A Superintendência-Geral do Cade (SG) havia interpretado o contrato entre Google e Character.AI como um ato de concentração. Por isso, encaminhou o processo ao tribunal administrativo para que se manifestasse sobre a necessidade de notificação formal. A questão era se a operação se enquadrava nos critérios que exigem aprovação prévia do Cade.
Argumentos das empresas
Google e Character.AI argumentaram que a startup não atingia os critérios de faturamento mínimo estabelecidos para notificação obrigatória no Brasil, o que as isentaria da exigência de apresentar o caso ao Cade.
Além disso, defenderam que o contrato não configurava um ato de concentração tradicional, pois não houve fusão. Ambas as empresas, segundo elas, permanecem totalmente independentes, sem que o Google exerça qualquer controle ou influência sobre a Character.AI. Argumentaram que a operação não alterava a estrutura concorrencial de forma significativa.
As empresas também frisaram que o Google não adquiriu participação societária, assento no conselho de administração, direitos a informações ou capacidade de influenciar a estratégia e as decisões da Character.AI. Elas sustentaram a tese de que a Character.AI mantinha sua autonomia completa, e que não houve aquisição de ações, quotas, ou ativos tangíveis ou intangíveis que caracterizassem um controle.
"O Google obteve apenas uma licença não exclusiva para utilizar propriedade intelectual e tecnologia que continuarão a ser detidas, controladas, desenvolvidas e exploradas comercialmente pela Character.AI", afirmou a gigante de tecnologia, que, inclusive, mantém a possibilidade de conceder licenças a terceiros.
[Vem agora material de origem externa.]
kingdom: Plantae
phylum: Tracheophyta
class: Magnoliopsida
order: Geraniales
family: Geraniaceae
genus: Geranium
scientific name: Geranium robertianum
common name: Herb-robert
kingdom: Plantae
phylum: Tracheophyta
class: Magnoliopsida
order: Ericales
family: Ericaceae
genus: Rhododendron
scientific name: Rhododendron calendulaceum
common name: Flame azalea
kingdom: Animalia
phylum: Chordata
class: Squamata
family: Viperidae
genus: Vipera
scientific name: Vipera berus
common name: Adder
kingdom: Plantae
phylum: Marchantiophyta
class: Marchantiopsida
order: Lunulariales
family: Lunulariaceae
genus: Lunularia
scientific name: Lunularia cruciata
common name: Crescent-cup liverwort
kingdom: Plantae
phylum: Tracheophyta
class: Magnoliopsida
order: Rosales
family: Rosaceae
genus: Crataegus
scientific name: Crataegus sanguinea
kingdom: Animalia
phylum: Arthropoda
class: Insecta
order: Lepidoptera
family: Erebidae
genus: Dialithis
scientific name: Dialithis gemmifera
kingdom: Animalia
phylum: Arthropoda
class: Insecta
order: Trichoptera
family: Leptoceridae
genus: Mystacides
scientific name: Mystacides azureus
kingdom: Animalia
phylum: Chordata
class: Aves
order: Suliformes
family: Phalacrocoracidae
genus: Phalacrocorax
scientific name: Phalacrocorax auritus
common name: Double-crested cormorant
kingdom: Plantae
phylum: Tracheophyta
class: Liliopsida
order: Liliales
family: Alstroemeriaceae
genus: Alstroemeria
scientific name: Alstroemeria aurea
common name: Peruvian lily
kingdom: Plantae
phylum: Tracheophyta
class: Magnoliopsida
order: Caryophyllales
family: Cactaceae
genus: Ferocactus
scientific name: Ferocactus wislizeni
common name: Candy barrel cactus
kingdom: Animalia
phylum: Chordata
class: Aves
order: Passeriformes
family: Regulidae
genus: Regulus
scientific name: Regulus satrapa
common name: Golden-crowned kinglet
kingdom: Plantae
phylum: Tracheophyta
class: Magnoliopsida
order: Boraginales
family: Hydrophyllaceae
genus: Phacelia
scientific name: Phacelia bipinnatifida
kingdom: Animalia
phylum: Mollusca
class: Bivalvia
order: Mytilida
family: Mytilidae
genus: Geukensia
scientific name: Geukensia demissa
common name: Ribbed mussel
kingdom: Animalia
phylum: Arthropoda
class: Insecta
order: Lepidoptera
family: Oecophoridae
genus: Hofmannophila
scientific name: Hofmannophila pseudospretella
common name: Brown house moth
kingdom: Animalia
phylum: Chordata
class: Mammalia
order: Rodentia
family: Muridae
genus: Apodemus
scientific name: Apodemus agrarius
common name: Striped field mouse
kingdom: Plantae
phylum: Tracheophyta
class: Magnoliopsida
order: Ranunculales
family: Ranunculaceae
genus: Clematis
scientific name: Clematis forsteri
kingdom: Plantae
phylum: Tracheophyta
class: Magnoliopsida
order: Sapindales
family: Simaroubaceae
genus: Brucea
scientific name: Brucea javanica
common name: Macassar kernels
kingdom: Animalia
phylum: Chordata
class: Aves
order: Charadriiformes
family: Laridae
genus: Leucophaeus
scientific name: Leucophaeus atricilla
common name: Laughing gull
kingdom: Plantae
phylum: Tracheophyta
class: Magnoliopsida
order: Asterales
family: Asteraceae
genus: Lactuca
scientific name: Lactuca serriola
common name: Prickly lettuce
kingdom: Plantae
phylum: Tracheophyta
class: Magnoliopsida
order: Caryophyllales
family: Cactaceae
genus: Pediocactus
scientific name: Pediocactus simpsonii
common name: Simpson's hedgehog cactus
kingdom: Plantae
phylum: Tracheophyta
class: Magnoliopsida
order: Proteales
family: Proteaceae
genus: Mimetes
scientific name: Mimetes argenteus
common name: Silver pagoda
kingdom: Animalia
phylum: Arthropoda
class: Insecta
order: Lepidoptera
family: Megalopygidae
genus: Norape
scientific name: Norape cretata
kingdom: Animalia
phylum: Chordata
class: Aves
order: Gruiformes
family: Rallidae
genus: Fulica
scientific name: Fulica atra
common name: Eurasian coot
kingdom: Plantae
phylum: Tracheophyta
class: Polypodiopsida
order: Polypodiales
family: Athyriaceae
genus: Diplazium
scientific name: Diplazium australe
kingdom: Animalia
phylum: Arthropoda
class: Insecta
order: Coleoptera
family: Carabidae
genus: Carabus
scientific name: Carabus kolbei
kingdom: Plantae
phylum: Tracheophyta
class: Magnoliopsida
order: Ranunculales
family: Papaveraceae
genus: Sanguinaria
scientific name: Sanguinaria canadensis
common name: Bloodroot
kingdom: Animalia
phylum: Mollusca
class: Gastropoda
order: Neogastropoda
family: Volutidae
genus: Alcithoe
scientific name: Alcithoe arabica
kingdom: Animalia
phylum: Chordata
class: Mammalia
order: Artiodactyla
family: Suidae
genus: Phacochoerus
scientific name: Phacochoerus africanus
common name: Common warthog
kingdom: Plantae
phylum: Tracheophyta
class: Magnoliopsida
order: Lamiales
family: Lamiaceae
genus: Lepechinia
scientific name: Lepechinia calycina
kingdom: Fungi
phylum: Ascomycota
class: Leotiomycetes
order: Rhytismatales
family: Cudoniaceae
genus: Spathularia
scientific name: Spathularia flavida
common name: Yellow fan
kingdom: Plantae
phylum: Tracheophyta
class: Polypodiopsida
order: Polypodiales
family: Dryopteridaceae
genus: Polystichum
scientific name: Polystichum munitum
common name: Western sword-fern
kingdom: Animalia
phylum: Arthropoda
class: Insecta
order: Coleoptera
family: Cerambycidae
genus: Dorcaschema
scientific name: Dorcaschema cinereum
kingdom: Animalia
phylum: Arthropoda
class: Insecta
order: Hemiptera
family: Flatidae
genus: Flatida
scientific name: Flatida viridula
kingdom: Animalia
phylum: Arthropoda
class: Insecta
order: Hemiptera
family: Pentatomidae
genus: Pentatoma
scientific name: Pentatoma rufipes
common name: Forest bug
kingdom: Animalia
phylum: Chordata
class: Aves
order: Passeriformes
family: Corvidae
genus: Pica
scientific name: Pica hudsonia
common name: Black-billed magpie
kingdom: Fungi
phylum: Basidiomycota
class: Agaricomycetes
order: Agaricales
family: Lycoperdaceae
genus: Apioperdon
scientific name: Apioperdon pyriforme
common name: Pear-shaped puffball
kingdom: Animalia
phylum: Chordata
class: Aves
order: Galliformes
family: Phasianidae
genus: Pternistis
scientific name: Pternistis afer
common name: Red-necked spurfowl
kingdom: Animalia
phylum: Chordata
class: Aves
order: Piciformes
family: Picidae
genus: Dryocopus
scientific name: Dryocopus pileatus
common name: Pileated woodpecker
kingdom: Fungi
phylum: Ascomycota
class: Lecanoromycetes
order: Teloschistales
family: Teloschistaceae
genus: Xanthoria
Esse ponto foi crucial para descaracterizar a operação como uma aquisição de controle.
Por fim, Google e Character.AI afirmaram que não houve celebração de contrato associativo, consórcio ou joint venture. Elas garantiram que continuariam a operar de forma independente, mantendo apenas relações comerciais ordinárias e não exclusivas, sem qualquer tipo de empreendimento comum ou compartilhamento de riscos e resultados.
Apesar dos argumentos das empresas, a Superintendência-Geral do Cade (SG) reconheceu que os ecossistemas digitais apresentam desafios únicos para as autoridades da concorrência. A SG defendeu que a possibilidade de contratos associativos complexos justifica, ao menos, a notificação 'ad cautelam' – por precaução – de certos acordos como atos de concentração. Essa perspectiva demonstra a cautela do órgão diante das novas formas de interação e aquisição no ambiente digital.